*SUPPLIED INFORMATION*
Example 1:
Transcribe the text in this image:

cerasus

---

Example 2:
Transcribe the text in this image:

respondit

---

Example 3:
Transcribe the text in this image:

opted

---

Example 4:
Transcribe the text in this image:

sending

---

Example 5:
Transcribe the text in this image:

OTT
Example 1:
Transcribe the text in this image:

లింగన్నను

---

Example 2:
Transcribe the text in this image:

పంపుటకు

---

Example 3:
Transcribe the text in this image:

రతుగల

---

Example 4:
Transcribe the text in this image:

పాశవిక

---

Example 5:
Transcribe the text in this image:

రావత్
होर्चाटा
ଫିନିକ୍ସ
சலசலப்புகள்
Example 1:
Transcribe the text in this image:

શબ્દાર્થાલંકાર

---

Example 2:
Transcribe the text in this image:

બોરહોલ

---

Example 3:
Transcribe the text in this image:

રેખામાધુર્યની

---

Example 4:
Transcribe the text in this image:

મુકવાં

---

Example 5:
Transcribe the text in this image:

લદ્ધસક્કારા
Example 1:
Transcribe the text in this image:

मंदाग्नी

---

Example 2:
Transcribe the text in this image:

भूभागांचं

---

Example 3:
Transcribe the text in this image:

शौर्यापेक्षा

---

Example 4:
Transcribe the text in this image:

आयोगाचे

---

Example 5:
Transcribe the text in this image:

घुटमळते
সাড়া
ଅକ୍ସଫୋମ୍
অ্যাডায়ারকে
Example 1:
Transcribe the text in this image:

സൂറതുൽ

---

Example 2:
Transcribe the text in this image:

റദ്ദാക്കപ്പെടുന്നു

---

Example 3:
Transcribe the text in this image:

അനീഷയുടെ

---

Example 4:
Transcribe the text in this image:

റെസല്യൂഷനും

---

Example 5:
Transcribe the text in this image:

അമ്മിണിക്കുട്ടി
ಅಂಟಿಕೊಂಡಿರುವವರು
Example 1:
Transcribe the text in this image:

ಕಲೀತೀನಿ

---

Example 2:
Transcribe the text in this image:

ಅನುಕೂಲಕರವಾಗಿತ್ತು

*GOAL OF THE EXERCISE*
Type out the whole of the data again, exactly as shown.

*ANSWER AREA*
Example 1:
Transcribe the text in this image:

cerasus

---

Example 2:
Transcribe the text in this image:

respondit

---

Example 3:
Transcribe the text in this image:

opted

---

Example 4:
Transcribe the text in this image:

sending

---

Example 5:
Transcribe the text in this image:

OTT
Example 1:
Transcribe the text in this image:

లింగన్నను

---

Example 2:
Transcribe the text in this image:

పంపుటకు

---

Example 3:
Transcribe the text in this image:

రతుగల

---

Example 4:
Transcribe the text in this image:

పాశవిక

---

Example 5:
Transcribe the text in this image:

రావత్
होर्चाटा
ଫିନିକ୍ସ
சலசலப்புகள்
Example 1:
Transcribe the text in this image:

શબ્દાર્થાલંકાર

---

Example 2:
Transcribe the text in this image:

બોરહોલ

---

Example 3:
Transcribe the text in this image:

રેખામાધુર્યની

---

Example 4:
Transcribe the text in this image:

મુકવાં

---

Example 5:
Transcribe the text in this image:

લદ્ધસક્કારા
Example 1:
Transcribe the text in this image:

मंदाग्नी

---

Example 2:
Transcribe the text in this image:

भूभागांचं

---

Example 3:
Transcribe the text in this image:

शौर्यापेक्षा

---

Example 4:
Transcribe the text in this image:

आयोगाचे

---

Example 5:
Transcribe the text in this image:

घुटमळते
সাড়া
ଅକ୍ସଫୋମ୍
অ্যাডায়ারকে
Example 1:
Transcribe the text in this image:

സൂറതുൽ

---

Example 2:
Transcribe the text in this image:

റദ്ദാക്കപ്പെടുന്നു

---

Example 3:
Transcribe the text in this image:

അനീഷയുടെ

---

Example 4:
Transcribe the text in this image:

റെസല്യൂഷനും

---

Example 5:
Transcribe the text in this image:

അമ്മിണിക്കുട്ടി
ಅಂಟಿಕೊಂಡಿರುವವರು
Example 1:
Transcribe the text in this image:

ಕಲೀತೀನಿ

---

Example 2:
Transcribe the text in this image:

ಅನುಕೂಲಕರವಾಗಿತ್ತು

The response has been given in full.